** WHAT THIS TASK INVOLVES **
Reproduce word for word the part of the hypermobility text that opens with the words containing "What is Hypermobility?" and closes with "is it diagnosed?".

** SOURCE EXTRACT **
What is Hypermobility?

Hypermobility is a connective tissue disorder that causes an increase in the range of motion in joints of the body. It can also lead to musculoskeletal pain due to the increased demand placed on the joints and muscles, which has been linked to both chronic fatigue and extreme exhaustion. Along with this, hypermobility syndrome is significantly associated with mental health conditions such as ADHD, autism spectrum disorder (ASD), depression and anxiety. It is possible that there is a common ground between the development and function of connective tissues and central nervous system, contributing to the association between hypermobility disorders and neurodevelopment disorders (R. Glans et al, 2022).

Roughly 40% of people with a hyper mobility disorder have either ADHD or ASD.

How is it diagnosed?

Hypermobility is diagnosed through a test called the “Brighton Criteria,” which assesses the flexibility of nine joints of the body including as elbows, knees, thumbs, and wrists. If you score positively on four or more out of nine, it suggests a hypermobility disorder. Symptoms may vary from person to person, but can be disabling for people suffering on the higher end of the spectrum. It restricts their ability to engage in everyday life due to pain levels, fatigue and mental health complications. Along with this, people with a hypermobility are much more likely to experience injuries such as ligament or joint tears due to the laxity of their ligaments and decreased resistance to injury. Put simply, their muscles have to work harder to protect these structures.

Is there a cure for Hypermobility syndrome?

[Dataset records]
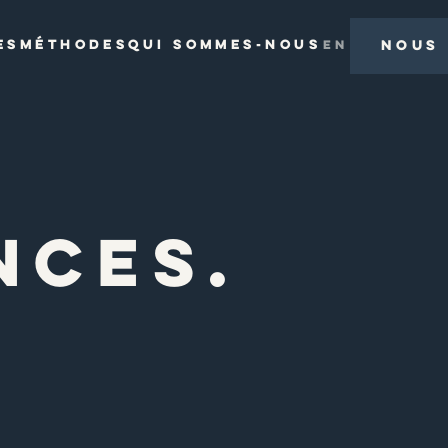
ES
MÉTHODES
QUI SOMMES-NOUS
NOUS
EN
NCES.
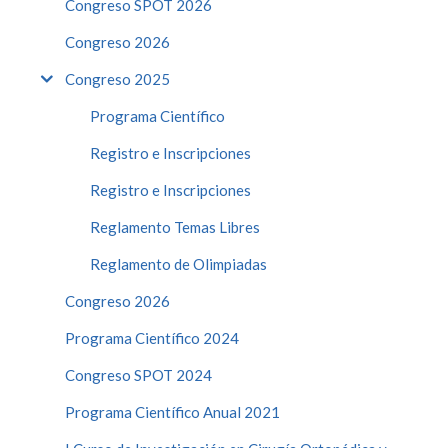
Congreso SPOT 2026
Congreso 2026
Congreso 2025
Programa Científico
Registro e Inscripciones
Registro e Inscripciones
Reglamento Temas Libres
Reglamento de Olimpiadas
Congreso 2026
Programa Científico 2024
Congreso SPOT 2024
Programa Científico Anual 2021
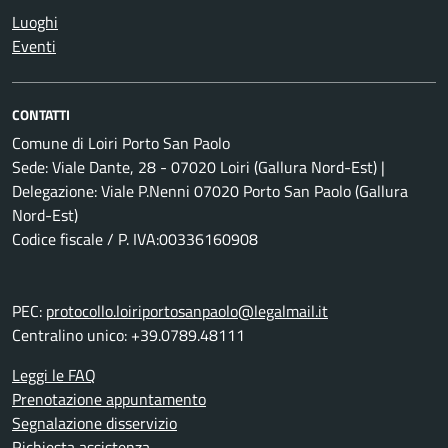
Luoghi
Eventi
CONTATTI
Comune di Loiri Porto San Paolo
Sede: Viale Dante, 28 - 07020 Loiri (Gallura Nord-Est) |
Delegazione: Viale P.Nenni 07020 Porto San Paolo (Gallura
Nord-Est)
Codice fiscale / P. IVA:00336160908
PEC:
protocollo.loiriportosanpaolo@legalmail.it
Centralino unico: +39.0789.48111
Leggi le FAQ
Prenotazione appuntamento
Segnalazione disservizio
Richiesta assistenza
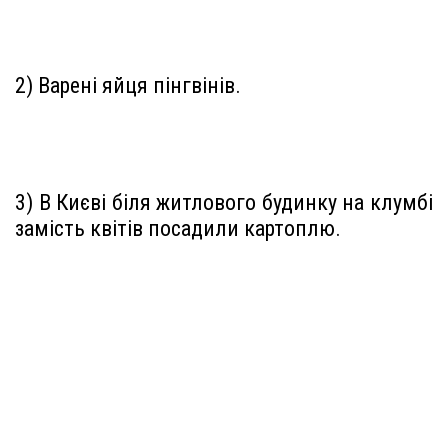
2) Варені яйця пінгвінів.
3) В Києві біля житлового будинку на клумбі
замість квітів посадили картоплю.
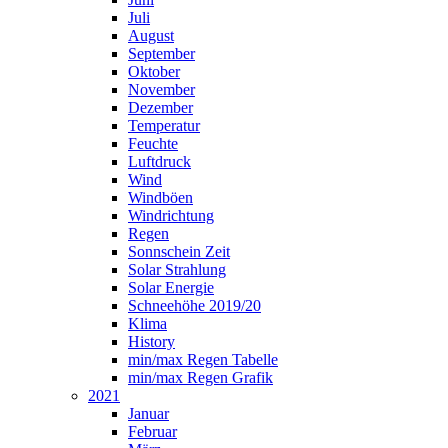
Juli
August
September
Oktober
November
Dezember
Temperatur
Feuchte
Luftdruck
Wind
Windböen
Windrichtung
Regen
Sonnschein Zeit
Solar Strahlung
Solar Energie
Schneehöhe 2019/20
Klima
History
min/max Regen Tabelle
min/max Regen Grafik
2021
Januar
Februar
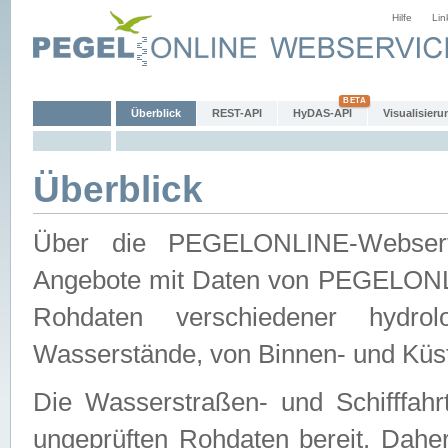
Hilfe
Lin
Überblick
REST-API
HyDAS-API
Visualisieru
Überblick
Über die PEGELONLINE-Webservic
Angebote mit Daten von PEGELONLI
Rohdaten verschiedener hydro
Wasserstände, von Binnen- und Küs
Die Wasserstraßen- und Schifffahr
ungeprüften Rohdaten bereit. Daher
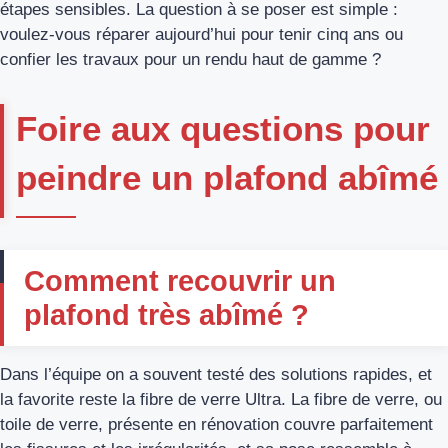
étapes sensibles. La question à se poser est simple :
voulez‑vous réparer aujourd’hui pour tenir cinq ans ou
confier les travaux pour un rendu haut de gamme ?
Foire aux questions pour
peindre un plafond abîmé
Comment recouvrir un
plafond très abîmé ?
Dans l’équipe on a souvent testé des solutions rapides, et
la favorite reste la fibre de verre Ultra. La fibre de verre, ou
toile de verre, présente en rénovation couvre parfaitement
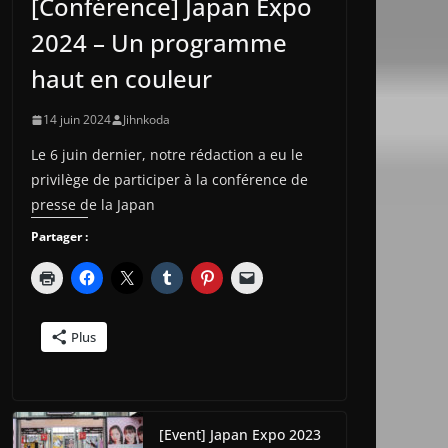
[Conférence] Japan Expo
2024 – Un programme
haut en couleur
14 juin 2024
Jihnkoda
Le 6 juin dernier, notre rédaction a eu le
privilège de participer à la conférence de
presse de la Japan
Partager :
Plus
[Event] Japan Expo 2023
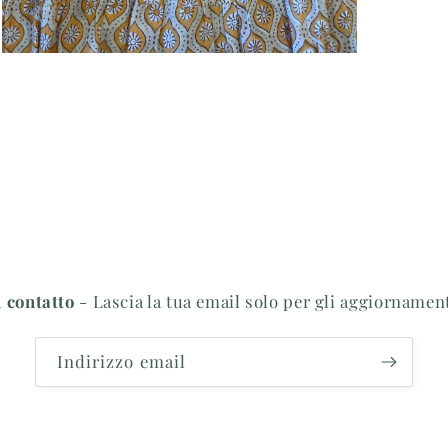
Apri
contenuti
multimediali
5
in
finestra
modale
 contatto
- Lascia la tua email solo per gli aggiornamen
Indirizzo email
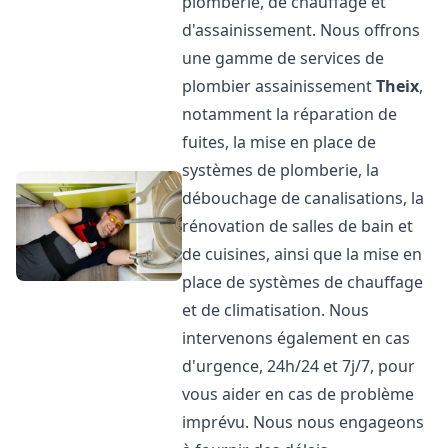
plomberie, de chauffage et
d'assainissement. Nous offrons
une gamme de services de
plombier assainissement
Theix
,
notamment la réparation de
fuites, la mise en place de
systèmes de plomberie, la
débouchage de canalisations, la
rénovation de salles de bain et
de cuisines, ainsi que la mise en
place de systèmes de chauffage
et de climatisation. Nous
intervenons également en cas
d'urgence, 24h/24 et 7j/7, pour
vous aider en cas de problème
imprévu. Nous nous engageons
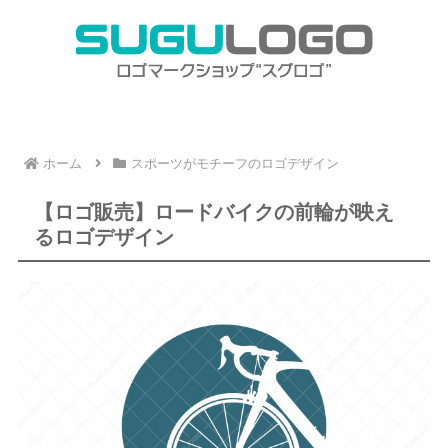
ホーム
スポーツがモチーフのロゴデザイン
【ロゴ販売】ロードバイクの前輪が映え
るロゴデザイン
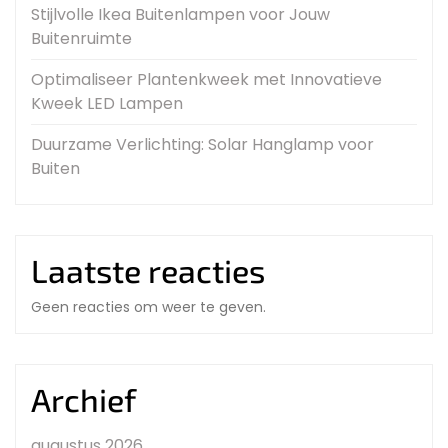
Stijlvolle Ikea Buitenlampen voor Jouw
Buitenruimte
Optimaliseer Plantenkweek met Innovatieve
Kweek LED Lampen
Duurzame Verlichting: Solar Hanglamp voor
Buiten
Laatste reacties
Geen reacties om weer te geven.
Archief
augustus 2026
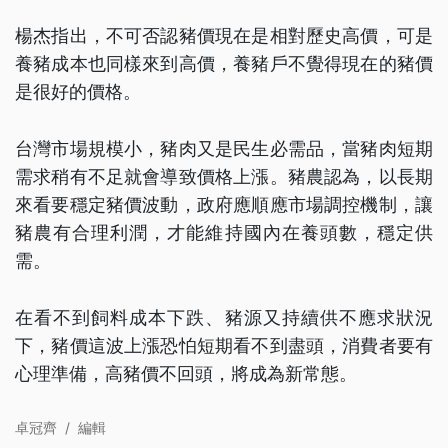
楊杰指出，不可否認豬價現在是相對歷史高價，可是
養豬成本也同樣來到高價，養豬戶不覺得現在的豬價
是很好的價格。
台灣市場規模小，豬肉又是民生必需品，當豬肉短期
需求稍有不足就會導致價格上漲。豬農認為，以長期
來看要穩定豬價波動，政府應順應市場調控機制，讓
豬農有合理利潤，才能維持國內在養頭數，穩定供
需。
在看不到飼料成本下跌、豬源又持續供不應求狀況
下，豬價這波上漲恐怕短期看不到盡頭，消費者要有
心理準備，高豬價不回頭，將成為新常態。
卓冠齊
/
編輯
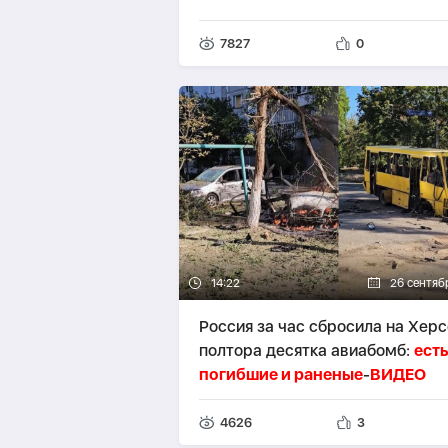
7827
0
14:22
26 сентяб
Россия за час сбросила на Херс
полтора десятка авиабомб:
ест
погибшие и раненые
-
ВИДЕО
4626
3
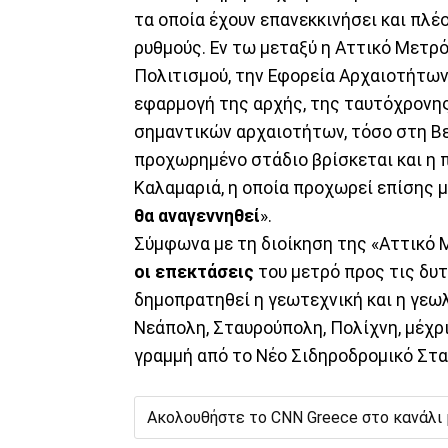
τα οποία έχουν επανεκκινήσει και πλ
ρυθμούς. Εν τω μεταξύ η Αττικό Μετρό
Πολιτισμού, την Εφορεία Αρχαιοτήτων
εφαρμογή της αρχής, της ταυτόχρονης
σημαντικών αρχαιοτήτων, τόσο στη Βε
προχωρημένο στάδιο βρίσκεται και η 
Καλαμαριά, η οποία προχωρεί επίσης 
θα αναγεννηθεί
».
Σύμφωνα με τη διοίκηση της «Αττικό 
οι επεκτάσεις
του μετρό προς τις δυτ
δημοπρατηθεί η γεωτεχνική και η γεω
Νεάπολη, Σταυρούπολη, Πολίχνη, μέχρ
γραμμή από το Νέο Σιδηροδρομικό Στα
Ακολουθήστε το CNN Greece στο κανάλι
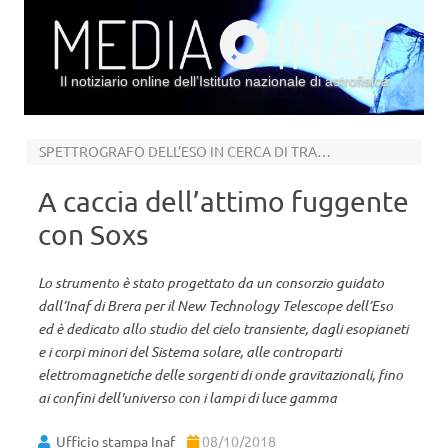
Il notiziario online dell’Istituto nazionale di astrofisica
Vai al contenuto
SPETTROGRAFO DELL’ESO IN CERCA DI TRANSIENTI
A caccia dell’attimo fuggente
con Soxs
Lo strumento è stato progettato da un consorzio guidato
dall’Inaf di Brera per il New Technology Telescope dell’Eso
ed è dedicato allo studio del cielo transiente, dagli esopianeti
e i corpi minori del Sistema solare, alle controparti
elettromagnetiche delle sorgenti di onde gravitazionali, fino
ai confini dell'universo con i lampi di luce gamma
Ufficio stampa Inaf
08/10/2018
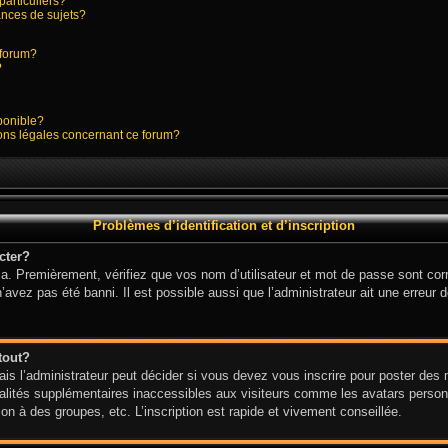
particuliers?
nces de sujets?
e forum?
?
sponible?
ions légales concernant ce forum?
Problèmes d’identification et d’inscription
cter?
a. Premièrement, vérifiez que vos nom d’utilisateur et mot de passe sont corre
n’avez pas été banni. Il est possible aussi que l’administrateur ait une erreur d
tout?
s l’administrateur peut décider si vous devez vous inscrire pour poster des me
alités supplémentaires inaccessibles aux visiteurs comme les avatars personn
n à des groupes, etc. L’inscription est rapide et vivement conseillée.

** EXERCISE ANSWER **
What is Hypermobility?

Hypermobility is a connective tissue disorder that causes an increase in the range of motion in joints of the body. It can also lead to musculoskeletal pain due to the increased demand placed on the joints and muscles, which has been linked to both chronic fatigue and extreme exhaustion. Along with this, hypermobility syndrome is significantly associated with mental health conditions such as ADHD, autism spectrum disorder (ASD), depression and anxiety. It is possible that there is a common ground between the development and function of connective tissues and central nervous system, contributing to the association between hypermobility disorders and neurodevelopment disorders (R. Glans et al, 2022).

Roughly 40% of people with a hyper mobility disorder have either ADHD or ASD.

How is it diagnosed?